Heroes forever Of these, my ‘heroes' - and I choose the word carefully and unabashedly - have always been Laurel and Hardy. They were a distinct breed.
The packed cinema houses would erupt in side-splitting laughter just by the blokes showing up on screen. They defined, or rather redefined, the art of comedy.
Born Norvell Hardy, in 1892, his showbiz career commenced, when in 1910, his mother set him up as manager of the Electric Theatre, the first motion picture cinema in Milledgeville.
When he learned of acting opportunities in Florida, he moved there in 1913 to join the Lubin Film Co - his first release being Outwitting Dad (1914).
Later, in 1917, he moved to California to work. In 1925, he started working for the legendary Hal Roach who recognised the potential of his chemistry with Stan Laurel. In 1921, they had been accidentally paired in The Lucky Dog only to go their separate ways.
Fate brought Hardy with Laurel again in 1926. Though the pair showed brief glimpses of a fairly successful pairing in their third film Duck Soup (1927).
It was their eleventh film, The Second Hundred Years (October, 1927), where they were billed as a ‘comedy duo' and which is considered their first true Laurel and Hardy film.
Not without Hardy Without Stan, Hardy appeared in about 270 films, mostly shorts.
While Stan didn't act without Hardy after their official teaming, Hardy did three films without his partner.
In Laurel and Hardy, we are really looking at ourselves. There is a child in all of us - the first well-developed comedy team to appear on screen built upon this maxim and propounded it with telling effect in the 106 films they did together.
Laurel and Hardy were the first comedy team to successfully make the transition from the silents to the sound films - their visual gags blending effectively with their verbal humour.
Stan and Ollie's on-screen friendship and success endures in the face of the exploitative world and its constant pressures. In their partnership, Stan is always subservient, bullied and taken for granted.
Ollie is condescending, the one with ‘loads of experience'.
Fun all the way Though films like Sons of the Desert and Way Out West are considered some of the best comedies ever, their last few films -they were plagued by ill-health and deprived of artistic freedom by their new bosses, Twentieth Century-Fox were anything, but enjoyable.

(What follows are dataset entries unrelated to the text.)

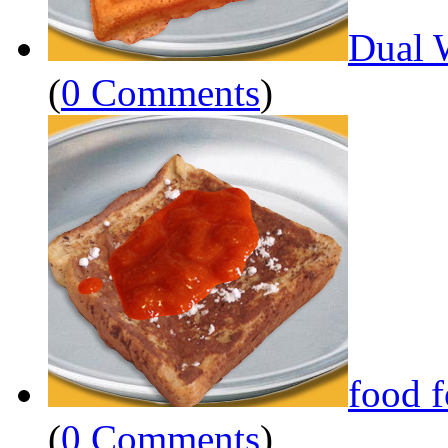
Dual 
(
0 Comments
)
food 
(
0 Comments
)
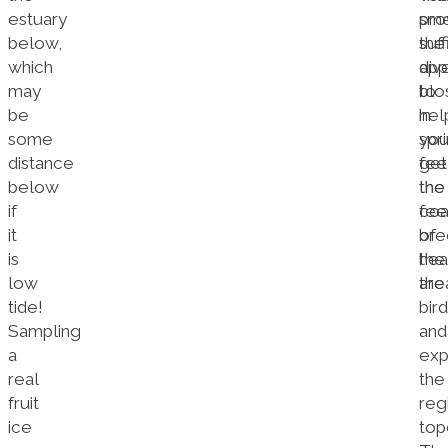
estuary
sme
pro
below,
the
suff
which
app
dive
may
blo
to
be
in
hel
some
spri
yo
distance
fee
get
below
the
the
if
coa
fee
it
bre
of
is
hea
the
low
the
are
tide!
bird
Sampling
and
a
exp
real
the
fruit
reg
ice
top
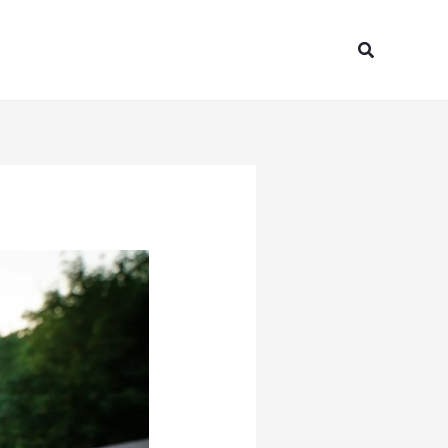
Search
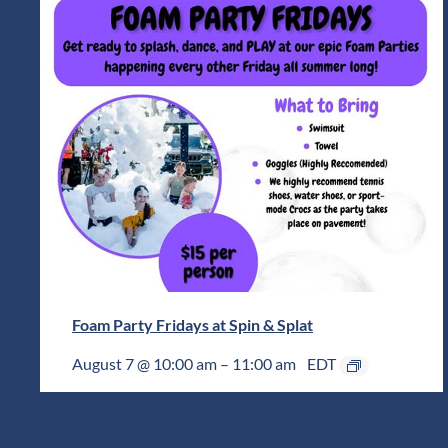
Foam Party Fridays at Spin & Splat
August 7 @ 10:00 am
–
11:00 am
EDT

Their last film Atoll K (1951) was, due to a host of reasons, a disaster. Though Hardy never won an Oscar (Stan, in 1961, was presented with an Honorary Oscar), it was their Oscar-winning short The Music Box (1932) which inspired the Academy to initiate a new category Best Live Action Comedy Short Subject.
A massive cerebral stroke in September 1956, rendered Hardy paralytic. He succumbed to his illness in August 1957. Stan Laurel survived him till February 23, 1965.
That fluttering of the fingers and the twiddling of his tie with an apologetic look, that long and hurt stare at the camera, especially when his grandiose plans are shattered, and he has been let down, by his dimwit partner Stan, will forever linger in the viewer's memory.